● Data for this exercise
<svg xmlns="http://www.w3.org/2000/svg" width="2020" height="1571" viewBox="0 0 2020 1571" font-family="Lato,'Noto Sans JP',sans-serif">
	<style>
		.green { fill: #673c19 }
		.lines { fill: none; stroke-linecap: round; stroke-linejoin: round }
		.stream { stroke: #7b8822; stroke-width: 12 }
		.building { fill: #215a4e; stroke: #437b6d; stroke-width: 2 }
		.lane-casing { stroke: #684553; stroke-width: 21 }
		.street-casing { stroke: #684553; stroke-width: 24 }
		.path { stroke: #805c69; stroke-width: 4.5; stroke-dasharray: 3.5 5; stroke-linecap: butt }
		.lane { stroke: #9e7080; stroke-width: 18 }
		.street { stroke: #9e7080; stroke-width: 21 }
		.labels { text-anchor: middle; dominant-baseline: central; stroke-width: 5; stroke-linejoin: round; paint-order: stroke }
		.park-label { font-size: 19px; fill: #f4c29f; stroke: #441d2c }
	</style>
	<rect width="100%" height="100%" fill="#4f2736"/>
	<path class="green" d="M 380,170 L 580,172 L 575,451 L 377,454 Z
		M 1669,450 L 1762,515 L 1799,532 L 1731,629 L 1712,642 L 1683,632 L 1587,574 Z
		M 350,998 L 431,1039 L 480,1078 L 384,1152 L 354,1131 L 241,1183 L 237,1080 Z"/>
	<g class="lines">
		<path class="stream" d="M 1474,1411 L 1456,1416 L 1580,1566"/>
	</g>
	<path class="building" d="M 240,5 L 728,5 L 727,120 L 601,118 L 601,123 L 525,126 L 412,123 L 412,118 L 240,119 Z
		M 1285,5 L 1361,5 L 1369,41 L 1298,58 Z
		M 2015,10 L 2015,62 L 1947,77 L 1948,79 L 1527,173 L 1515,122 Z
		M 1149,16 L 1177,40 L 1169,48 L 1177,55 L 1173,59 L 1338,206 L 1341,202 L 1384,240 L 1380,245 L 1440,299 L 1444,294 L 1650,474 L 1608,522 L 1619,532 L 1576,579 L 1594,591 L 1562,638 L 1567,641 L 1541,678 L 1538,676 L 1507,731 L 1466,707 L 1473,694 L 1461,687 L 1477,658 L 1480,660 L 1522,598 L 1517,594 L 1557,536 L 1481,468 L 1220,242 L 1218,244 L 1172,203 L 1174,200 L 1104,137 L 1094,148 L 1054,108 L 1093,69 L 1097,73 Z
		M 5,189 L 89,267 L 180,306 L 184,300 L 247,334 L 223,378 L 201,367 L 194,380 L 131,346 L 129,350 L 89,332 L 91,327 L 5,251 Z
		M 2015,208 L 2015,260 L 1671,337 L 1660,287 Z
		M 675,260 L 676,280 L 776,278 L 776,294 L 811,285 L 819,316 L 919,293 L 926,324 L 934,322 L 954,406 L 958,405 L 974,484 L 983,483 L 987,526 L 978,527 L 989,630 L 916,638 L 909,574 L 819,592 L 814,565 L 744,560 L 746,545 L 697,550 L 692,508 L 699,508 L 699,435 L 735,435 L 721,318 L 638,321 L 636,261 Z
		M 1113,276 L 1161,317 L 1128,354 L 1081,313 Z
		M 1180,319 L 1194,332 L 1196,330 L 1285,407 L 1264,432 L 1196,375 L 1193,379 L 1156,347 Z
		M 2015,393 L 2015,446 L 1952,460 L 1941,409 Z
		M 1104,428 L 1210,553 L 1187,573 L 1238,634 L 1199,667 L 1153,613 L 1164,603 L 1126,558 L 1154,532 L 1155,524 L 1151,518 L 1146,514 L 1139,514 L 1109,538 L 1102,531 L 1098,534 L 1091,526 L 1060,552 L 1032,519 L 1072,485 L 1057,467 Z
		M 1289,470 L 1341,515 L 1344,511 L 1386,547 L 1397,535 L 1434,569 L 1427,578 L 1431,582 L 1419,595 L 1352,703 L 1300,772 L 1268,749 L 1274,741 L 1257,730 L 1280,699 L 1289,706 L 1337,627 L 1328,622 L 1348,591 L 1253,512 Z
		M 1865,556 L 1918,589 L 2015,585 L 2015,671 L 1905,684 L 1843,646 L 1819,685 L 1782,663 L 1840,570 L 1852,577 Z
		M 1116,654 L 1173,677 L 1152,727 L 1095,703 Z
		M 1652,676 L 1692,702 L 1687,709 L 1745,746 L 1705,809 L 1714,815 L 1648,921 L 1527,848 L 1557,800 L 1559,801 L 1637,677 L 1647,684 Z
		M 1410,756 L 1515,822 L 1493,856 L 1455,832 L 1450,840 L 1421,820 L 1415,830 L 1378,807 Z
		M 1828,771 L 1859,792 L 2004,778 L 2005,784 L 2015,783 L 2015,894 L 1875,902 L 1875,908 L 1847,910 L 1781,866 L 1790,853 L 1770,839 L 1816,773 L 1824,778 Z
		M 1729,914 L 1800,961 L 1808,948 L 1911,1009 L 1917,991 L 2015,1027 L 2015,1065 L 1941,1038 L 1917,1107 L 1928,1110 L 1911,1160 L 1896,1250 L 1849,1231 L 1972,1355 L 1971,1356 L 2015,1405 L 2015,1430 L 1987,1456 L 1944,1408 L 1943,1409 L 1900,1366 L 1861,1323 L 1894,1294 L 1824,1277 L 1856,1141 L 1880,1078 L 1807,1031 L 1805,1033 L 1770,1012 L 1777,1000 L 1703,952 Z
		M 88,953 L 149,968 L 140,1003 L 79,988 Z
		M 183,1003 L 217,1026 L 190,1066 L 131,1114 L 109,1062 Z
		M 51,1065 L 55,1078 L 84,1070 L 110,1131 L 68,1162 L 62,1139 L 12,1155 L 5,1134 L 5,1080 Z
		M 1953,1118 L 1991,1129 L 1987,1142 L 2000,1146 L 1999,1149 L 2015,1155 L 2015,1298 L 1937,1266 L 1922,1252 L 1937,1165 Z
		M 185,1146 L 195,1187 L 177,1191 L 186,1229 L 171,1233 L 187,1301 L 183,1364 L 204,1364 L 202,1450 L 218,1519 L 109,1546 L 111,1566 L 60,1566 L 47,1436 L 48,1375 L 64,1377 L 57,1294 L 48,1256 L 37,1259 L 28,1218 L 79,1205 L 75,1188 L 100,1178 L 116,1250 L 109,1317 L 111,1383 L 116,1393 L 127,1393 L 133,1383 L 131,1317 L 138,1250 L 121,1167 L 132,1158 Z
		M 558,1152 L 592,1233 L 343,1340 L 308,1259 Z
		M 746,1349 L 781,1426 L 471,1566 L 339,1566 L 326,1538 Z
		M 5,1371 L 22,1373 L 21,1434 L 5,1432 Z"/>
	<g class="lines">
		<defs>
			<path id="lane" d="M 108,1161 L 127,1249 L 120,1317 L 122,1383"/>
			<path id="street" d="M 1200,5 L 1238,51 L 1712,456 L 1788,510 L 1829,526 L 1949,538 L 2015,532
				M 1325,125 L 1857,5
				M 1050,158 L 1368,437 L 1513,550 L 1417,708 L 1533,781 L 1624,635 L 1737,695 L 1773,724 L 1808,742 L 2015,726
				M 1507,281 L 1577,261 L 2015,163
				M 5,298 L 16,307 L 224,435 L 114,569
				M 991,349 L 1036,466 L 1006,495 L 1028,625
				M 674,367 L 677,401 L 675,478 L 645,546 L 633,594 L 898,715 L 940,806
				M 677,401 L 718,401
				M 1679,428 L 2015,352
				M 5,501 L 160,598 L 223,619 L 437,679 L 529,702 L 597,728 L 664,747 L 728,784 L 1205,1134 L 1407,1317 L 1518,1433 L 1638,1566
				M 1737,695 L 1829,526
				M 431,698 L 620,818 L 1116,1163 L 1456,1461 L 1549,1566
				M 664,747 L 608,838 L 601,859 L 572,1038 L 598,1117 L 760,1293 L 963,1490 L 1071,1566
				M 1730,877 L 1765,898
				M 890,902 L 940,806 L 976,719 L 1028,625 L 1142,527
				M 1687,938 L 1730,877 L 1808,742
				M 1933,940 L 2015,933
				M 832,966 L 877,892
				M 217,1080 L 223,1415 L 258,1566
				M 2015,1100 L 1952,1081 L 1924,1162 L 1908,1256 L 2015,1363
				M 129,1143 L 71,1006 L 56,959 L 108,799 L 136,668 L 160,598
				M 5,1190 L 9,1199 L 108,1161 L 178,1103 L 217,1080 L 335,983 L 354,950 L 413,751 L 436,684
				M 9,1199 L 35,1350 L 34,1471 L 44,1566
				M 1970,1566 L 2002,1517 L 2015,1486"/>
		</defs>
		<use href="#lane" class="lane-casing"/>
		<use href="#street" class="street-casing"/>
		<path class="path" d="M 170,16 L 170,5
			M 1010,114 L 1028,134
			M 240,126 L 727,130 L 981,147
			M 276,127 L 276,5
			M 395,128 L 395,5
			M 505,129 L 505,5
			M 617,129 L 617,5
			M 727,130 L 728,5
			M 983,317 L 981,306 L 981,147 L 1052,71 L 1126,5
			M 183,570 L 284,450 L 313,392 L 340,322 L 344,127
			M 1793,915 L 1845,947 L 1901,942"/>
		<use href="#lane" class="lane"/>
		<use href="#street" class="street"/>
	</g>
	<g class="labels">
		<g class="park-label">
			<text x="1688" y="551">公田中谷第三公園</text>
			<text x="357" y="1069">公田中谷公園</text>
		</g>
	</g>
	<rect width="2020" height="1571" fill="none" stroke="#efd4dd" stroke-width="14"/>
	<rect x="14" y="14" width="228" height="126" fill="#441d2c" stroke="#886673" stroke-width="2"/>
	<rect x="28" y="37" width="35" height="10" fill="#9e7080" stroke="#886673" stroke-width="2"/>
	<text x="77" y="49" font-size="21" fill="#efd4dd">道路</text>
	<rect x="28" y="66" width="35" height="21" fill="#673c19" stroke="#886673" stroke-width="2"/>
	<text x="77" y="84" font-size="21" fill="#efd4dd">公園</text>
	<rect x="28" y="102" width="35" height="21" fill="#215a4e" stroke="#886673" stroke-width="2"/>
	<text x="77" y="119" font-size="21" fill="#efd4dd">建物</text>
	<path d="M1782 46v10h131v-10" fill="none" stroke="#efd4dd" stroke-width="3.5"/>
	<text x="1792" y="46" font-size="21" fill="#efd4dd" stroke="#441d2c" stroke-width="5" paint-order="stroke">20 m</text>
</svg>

● Activity
If a line in the records above holds the string "linecap", copy it.

● Response to this task
		.lines { fill: none; stroke-linecap: round; stroke-linejoin: round }
		.path { stroke: #805c69; stroke-width: 4.5; stroke-dasharray: 3.5 5; stroke-linecap: butt }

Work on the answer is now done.